We are considering the aircraft velocity relative to a fixed point on the earth's surface. And the same kinematic time dilation should be found regardless of the direction the plane travels.


BTW, here is an article that refutes the H&K paper claiming they doctored the results
http://www.anti-relativity.com/hafelekeatingdebunk.htm

Signed deltas make perfect sense. A positive delta would be an increase in time relative to the static frame of reference and a negative sign would be decrease in time. The delta is relative to the length of a second in the static, or original, frame of reference.

 

[bwanaaa]

This article answers my question:

http://www.conspiracyoflight.com/Hafele/HafeleKeating.html

Apparently, the reference clock should be at the earth's pole to approximate an inertial frame of reference. This is as close as we can get to a 'true' inertial observer. They say:
"We first define our non-rotating inertial observer in stationary space, who is stationary with the CMBr.(cosmic microwave background)"

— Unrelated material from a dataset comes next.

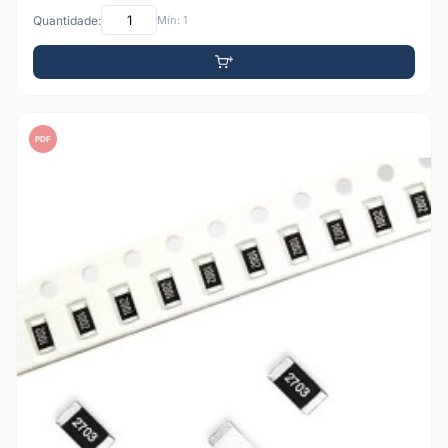
Quantidade:
Mín: 1
PDF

The sagnac effect and ring lasers are explained here:
http://www.ringlaser.org.nz/content/about_us.php

So it seems that correct calculations of special relativity require a 'true' inertial frame of reference, certainly not one that is spinning/rotating/revolving. But since everything in the universe is spinning, that's hard to come by. Even if you had ring lasers on your spaceship to make sure you were not spinning with respect to the CMBr, you still wouldnt have a 'true' inertial frame. Space is curved so even when you think you are going in a straight line, you are not- you are moving in a giant, gentle circle.